A Christophany is a preincarnate appearance of Christ. The example mentioned above is only one of many. Another instance of this can be found in Genesis 18:1-8, when three visitors came to Moses’s tent and ate with him. Also, when Jacob wrestled with God in Genesis 32, he says afterward that he “saw God face to face, and yet my life was spared.” The Angel of the Lord, who had the power to forgive sins and is essentially God, is also thought to be a Christophany.

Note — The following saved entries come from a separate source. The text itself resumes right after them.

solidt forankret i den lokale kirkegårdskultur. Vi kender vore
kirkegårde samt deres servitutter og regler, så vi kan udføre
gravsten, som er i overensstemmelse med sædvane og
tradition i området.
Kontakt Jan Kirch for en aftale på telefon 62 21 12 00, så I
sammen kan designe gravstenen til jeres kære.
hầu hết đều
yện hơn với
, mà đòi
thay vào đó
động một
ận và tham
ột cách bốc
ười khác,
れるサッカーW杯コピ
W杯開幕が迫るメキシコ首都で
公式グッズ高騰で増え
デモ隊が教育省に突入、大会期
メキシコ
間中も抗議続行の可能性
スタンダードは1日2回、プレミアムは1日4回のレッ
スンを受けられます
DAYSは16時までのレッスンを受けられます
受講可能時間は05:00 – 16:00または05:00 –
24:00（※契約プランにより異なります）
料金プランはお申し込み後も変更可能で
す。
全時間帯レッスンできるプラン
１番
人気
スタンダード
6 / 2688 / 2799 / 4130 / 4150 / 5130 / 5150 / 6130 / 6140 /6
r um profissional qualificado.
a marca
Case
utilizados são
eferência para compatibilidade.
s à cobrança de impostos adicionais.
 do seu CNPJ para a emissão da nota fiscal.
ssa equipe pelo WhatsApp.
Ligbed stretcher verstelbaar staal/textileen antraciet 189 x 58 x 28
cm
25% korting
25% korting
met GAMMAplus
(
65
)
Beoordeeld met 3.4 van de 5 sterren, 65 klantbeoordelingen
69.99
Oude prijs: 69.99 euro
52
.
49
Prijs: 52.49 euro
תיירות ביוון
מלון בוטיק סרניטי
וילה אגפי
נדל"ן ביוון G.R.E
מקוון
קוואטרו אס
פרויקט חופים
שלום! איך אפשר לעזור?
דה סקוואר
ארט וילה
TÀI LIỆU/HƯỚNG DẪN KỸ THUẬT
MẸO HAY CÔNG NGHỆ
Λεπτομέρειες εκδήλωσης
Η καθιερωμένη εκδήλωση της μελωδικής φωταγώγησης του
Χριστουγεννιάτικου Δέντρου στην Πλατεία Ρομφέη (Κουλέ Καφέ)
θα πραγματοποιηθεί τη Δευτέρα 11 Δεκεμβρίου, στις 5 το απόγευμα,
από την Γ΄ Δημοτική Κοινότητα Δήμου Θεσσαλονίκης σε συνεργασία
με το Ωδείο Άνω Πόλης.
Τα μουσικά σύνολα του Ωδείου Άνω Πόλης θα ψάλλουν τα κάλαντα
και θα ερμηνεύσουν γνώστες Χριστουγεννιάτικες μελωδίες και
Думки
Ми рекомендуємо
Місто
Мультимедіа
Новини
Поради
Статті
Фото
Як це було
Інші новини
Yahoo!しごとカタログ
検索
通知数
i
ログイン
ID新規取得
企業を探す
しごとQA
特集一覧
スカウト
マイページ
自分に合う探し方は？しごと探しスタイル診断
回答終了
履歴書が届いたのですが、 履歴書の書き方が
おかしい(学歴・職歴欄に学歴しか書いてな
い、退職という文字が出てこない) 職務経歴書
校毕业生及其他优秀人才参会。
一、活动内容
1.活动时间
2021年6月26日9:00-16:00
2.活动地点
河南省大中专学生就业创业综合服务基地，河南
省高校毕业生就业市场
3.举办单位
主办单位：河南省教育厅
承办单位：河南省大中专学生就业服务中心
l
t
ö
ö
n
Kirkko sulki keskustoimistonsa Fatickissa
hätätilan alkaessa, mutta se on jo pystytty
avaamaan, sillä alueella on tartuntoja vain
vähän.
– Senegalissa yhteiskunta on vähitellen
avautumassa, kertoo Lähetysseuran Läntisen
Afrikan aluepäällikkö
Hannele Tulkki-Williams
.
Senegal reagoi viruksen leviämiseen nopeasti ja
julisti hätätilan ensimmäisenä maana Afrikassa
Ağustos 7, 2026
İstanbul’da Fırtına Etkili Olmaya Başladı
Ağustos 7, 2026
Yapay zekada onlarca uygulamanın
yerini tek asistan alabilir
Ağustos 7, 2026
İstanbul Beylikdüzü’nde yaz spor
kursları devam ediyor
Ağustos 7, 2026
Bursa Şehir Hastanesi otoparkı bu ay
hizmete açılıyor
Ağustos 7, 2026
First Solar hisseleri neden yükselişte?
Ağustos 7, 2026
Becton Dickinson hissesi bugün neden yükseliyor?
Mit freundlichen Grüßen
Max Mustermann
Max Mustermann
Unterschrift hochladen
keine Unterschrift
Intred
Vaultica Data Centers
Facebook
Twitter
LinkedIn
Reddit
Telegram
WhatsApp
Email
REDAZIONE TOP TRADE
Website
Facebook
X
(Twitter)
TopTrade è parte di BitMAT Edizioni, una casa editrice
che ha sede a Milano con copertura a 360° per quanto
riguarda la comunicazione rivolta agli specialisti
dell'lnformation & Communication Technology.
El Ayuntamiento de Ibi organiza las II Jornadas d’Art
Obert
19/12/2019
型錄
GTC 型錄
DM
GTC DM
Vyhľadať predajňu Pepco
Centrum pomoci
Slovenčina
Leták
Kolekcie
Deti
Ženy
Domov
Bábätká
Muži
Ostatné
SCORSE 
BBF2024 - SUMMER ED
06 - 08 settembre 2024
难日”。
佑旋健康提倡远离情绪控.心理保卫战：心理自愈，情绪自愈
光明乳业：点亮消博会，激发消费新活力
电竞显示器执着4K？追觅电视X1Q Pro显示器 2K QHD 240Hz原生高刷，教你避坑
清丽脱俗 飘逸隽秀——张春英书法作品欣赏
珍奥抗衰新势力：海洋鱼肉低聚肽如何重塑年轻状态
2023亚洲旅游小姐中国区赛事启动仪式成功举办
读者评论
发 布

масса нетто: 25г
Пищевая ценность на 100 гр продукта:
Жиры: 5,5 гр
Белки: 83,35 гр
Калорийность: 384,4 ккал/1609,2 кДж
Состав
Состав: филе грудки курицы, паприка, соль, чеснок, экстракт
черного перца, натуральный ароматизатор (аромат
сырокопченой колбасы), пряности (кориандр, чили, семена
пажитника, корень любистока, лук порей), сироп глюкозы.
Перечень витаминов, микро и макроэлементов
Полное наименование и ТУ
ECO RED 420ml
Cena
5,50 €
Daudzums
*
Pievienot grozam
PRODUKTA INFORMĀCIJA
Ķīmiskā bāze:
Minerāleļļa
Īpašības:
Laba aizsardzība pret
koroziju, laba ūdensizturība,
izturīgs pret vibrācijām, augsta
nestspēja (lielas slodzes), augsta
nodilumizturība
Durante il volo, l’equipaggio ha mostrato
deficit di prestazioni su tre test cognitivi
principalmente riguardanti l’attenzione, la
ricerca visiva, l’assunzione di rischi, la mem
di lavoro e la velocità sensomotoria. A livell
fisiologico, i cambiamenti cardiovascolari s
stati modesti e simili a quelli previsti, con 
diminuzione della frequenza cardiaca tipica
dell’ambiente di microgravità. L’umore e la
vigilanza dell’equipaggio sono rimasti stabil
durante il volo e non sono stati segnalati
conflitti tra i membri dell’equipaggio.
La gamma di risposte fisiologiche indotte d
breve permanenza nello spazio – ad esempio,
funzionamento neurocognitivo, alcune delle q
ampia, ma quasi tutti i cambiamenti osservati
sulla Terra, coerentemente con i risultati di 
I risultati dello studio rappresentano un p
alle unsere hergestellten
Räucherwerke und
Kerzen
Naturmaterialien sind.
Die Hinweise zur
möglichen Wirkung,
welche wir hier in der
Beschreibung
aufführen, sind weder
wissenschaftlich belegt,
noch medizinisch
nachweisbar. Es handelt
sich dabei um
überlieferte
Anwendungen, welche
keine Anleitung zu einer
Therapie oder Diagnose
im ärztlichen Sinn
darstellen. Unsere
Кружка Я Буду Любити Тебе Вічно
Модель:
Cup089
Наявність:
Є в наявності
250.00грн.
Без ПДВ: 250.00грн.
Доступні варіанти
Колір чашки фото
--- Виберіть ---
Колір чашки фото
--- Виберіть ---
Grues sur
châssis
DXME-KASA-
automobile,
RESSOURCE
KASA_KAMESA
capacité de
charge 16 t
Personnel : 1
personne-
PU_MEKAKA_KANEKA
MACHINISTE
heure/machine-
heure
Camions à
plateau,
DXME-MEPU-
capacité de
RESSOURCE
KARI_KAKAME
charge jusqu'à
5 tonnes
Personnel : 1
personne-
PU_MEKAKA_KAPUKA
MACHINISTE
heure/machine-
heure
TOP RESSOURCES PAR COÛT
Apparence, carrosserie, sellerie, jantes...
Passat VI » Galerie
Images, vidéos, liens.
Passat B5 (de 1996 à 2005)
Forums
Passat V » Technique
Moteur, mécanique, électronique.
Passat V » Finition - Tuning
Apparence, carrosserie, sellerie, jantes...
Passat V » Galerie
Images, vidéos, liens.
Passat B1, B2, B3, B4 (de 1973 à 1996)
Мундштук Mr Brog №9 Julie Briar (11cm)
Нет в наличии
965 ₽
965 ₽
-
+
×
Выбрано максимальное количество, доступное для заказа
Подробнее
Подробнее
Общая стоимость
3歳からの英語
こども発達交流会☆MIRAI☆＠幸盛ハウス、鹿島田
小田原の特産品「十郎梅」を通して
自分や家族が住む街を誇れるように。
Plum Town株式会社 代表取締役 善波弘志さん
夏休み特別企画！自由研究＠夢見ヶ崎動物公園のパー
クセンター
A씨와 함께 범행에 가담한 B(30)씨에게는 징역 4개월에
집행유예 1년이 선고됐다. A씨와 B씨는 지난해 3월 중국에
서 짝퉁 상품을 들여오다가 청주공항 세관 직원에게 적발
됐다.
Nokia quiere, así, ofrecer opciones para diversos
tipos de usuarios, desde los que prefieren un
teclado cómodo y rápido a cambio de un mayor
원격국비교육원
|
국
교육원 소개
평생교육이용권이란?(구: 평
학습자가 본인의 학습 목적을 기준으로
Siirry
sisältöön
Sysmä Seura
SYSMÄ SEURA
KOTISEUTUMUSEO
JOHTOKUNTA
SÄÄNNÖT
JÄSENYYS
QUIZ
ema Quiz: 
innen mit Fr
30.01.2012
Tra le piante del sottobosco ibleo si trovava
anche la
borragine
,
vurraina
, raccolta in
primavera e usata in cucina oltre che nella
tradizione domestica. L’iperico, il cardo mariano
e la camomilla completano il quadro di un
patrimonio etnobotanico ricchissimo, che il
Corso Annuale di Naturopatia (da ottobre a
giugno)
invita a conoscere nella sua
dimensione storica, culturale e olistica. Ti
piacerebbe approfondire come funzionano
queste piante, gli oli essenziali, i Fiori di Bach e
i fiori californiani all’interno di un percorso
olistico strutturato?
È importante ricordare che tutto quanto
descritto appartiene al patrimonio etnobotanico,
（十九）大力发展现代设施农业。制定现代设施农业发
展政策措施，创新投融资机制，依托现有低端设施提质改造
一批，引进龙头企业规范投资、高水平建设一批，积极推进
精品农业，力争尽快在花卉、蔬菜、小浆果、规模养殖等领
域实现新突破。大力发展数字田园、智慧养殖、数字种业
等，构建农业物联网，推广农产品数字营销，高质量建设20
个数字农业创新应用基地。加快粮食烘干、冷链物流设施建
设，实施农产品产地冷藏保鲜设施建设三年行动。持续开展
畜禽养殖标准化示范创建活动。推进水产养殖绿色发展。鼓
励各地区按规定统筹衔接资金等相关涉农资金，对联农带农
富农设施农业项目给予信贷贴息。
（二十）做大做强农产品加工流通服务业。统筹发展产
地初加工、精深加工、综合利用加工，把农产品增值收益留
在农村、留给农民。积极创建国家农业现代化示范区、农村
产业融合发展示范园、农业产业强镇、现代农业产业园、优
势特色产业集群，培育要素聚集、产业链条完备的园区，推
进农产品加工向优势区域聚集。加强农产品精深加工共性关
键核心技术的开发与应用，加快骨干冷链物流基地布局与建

These physical appearances of God in the form of the Son do not contradict God’s statement to Moses that “no one can see His face and live.” That statement is referring to the Father, who is spirit. Jesus, on the other hand, is man and therefore could be seen face to face without causing instant death.
Affirming the Trinity
These Christophanies in the Bible can prove the fact that God is indeed a Trinity. We can see how the many different manifestations of God demonstrate His triune nature. There is even an instance in which two members of the Trinity are present at once.
This central tenet of Christianity is important in differentiating God from Islam’s God, Allah, who is not a Trinity. So the next time you run into a Christian who doesn’t believe in a Trinity, you can kindly tell them about Christophanies in the OT.
While we cannot prove undeniably that every Christophany was in fact Jesus, we know that He has always existed.
John 1:1 says, ”In the beginning was the Word, and the Word was with God, and the Word was God.”
These Christophanies serve to foreshadow His human birth in Bethlehem and show that God is indeed a personal God who is very invested in helping us directly. After all, Jesus quoted many Old Testament verses, and it makes sense- because He was there.
Have you heard of Christophanies before?